Une entente de principe est intervenue en marge d'un des recours collectifs intentés par les victimes contre divers acteurs au dossier, un dénouement qui a été accueilli avec soulagement mercredi par Michel Vézina, l'un des deux réquérants au recours collectif.
«Je suis prêt à tourner la page et partir dans un monde nouveau, faire autre chose que de me stresser et me créer toutes sortes de problèmes inutiles (comme ceux) qu'on a vécus au cours des cinq dernières années. Je suis prêt à effacer tout ce qui s'appelle Norbourg dans ma mémoire, dans mes papiers - lorsque j'aurai mon chèque! - et, à ce moment, repartir en neuf.»
En vertu de cette entente, les investisseurs de Norbourg recevront, à titre de règlement d'un recours collectif, 55 millions $ de la part de l'Autorité des marchés financiers (AMF), des bureaux de comptables KPMG et Beaulieu Deschambault, du gardien de valeurs The Northern Trust et de la société de fiducie Concentra.

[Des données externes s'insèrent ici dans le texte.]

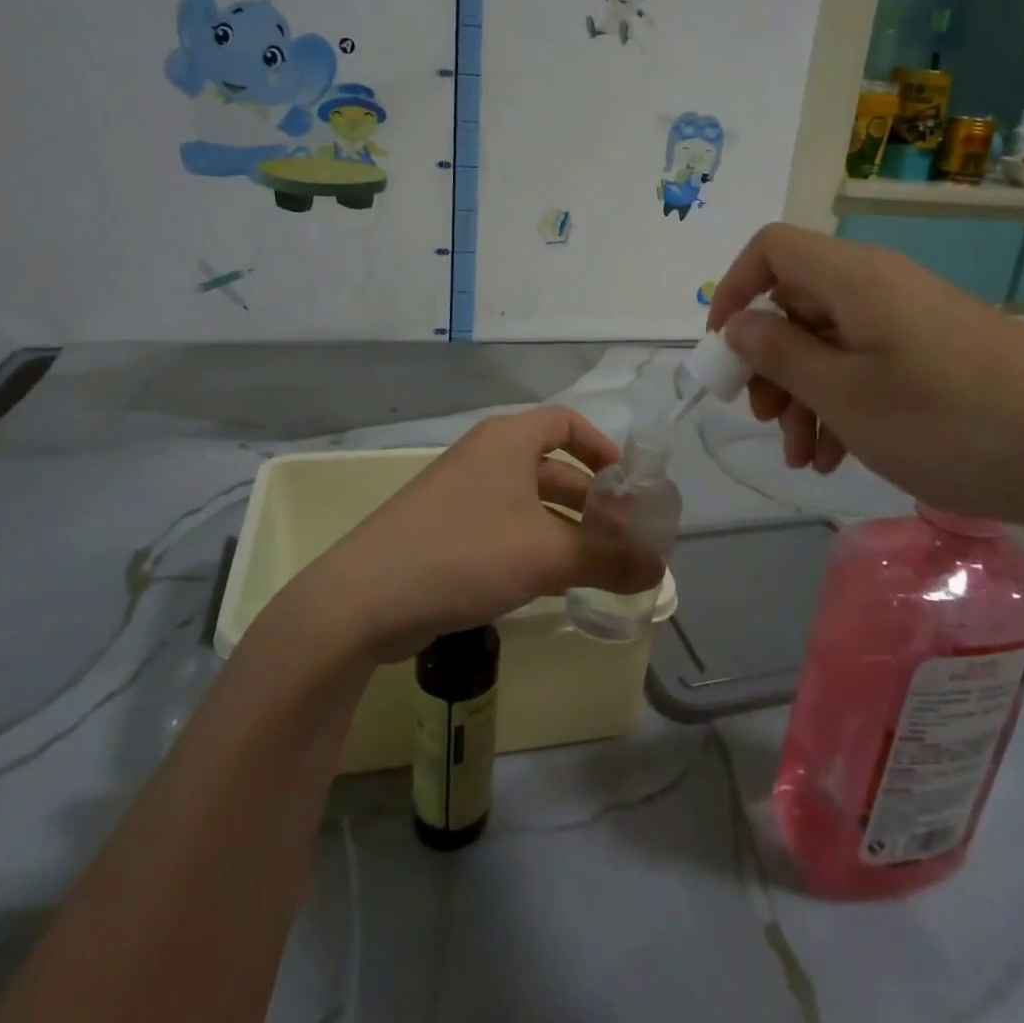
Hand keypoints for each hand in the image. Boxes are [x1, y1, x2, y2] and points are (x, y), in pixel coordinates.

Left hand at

Les 55 millions $ prévus dans l'entente s'ajoutent aux sommes déjà versées par le Fonds d'indemnisation des services financiers de l'AMF, de même qu'aux montants récupérés par les syndics de faillite, par le liquidateur et par Revenu Québec, ce qui portera à environ 115 millions $ la somme retournée aux investisseurs.
L'avocat des victimes, Jacques Larochelle, a cependant précisé que la récolte de ces derniers montants n'est pas encore finalisée, de sorte que la totalité du remboursement pourrait s'étendre au-delà du versement des 55 millions $. Ce versement pourrait survenir dès ce printemps: l'entente de principe doit d'abord être approuvée par la Cour supérieure.
Les parties visées ont toutefois précisé dans un communiqué qu'elles n'admettaient aucune responsabilité dans la fraude de 130 millions $ orchestrée par Vincent Lacroix.
«Les défendeurs ne veulent surtout pas que le geste de paiement qu'ils font soit interprété comme une reconnaissance de leur responsabilité, a expliqué Me Larochelle. Ils disent: «nous payons, soit, mais nous ne payons pas parce que nous reconnaissons notre responsabilité, nous payons pour éviter les embarras, les incertitudes, les longueurs et les coûts d'un procès interminable'.»
C'est donc dire que la part de responsabilité des acteurs en périphérie de Vincent Lacroix et de Norbourg ne sera jamais déterminée, du moins en termes juridiques.
http://lapresseaffaires.cyberpresse.ca/ ... argent.php
1- On peut se réjouir pour les investisseurs floués, certes
2- Question: Norbourg offrait-il des taux supérieurs à ceux des marchés ? Si oui, payons-nous pour une certaine avidité chez des investisseurs ?
3- Est-ce une jurisprudence pour les affaires Earl Jones et Mount Real ???
4- Est-ce une bonne indication pour les investisseurs ? Du genre: soyez plus ou moins naïf, on remboursera vos pertes en cas de fraude ???